**WHAT YOU HAVE TO DO**
Recast the items below as a JSON list of strings, one string per line, with blank lines dropped and the pictures left out.

**EXTRACTED DATA**
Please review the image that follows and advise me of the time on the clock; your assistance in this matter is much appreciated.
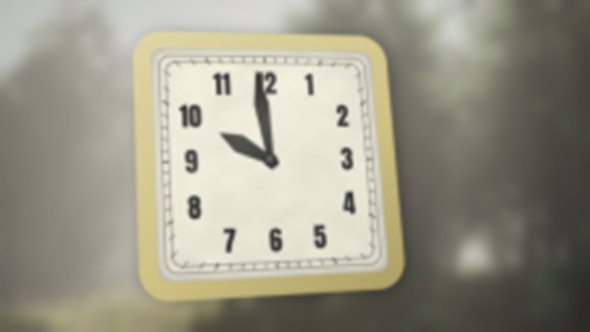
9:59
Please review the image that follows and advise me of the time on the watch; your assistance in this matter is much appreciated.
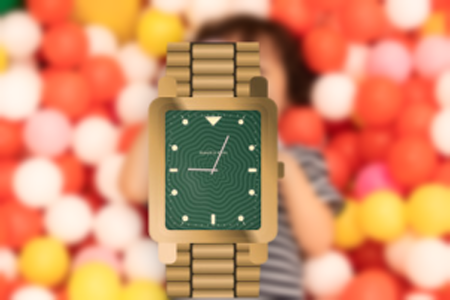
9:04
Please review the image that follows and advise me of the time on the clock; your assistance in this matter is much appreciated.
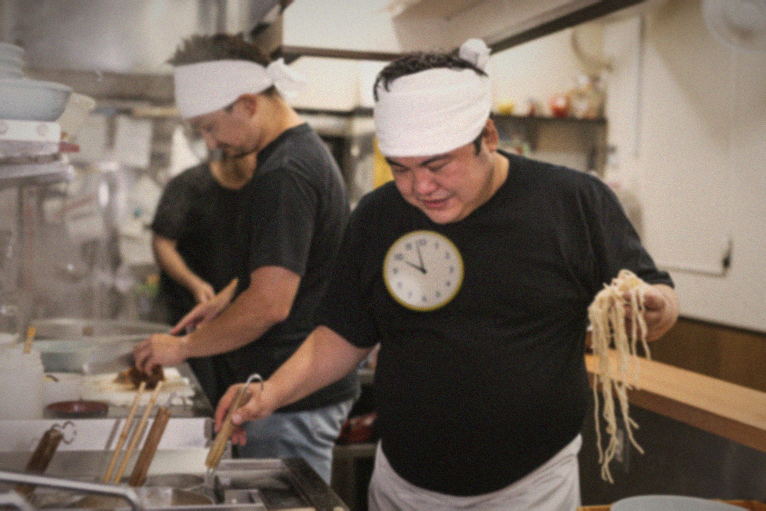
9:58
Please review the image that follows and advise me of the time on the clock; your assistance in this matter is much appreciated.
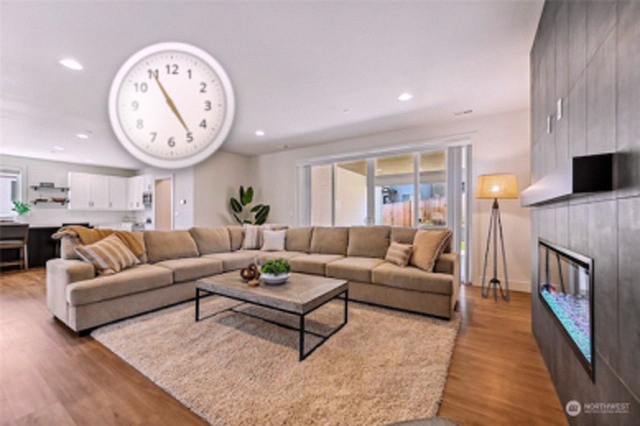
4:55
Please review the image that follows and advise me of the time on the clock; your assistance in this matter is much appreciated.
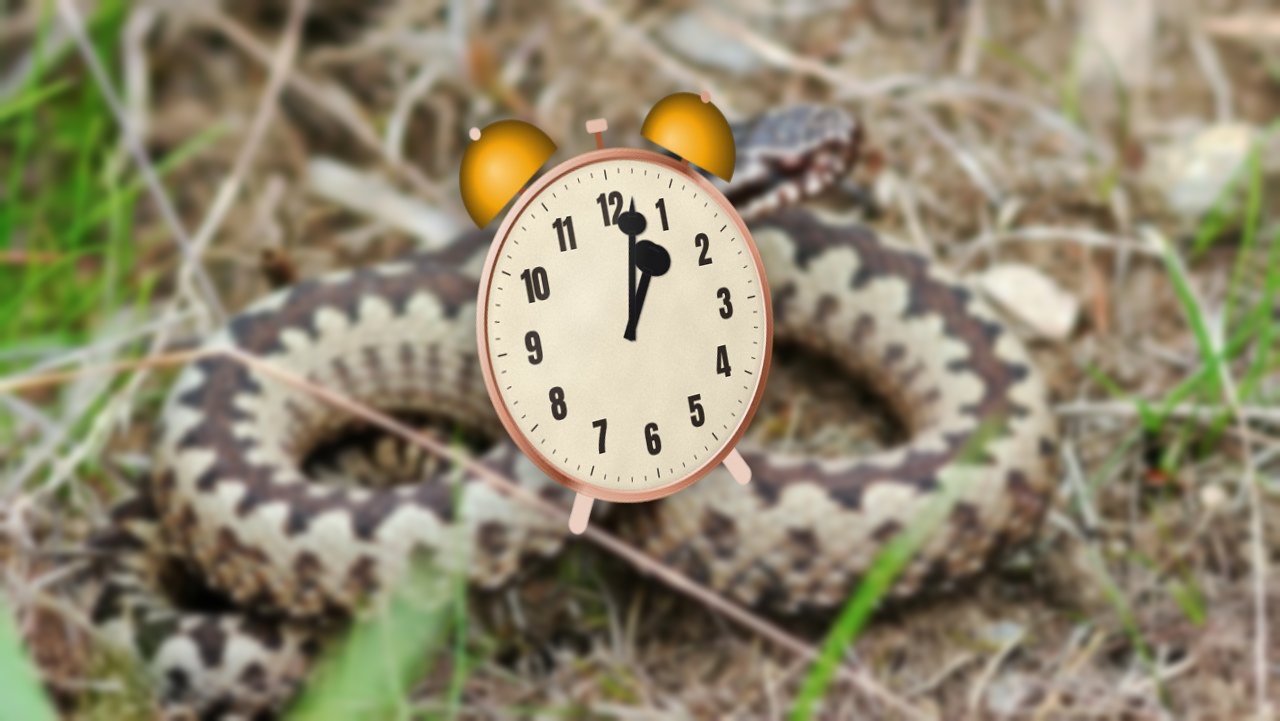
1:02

**IN RESPONSE**
[
  "Please review the image that follows and advise me of the time on the clock; your assistance in this matter is much appreciated.",
  "9:59",
  "Please review the image that follows and advise me of the time on the watch; your assistance in this matter is much appreciated.",
  "9:04",
  "Please review the image that follows and advise me of the time on the clock; your assistance in this matter is much appreciated.",
  "9:58",
  "Please review the image that follows and advise me of the time on the clock; your assistance in this matter is much appreciated.",
  "4:55",
  "Please review the image that follows and advise me of the time on the clock; your assistance in this matter is much appreciated.",
  "1:02"
]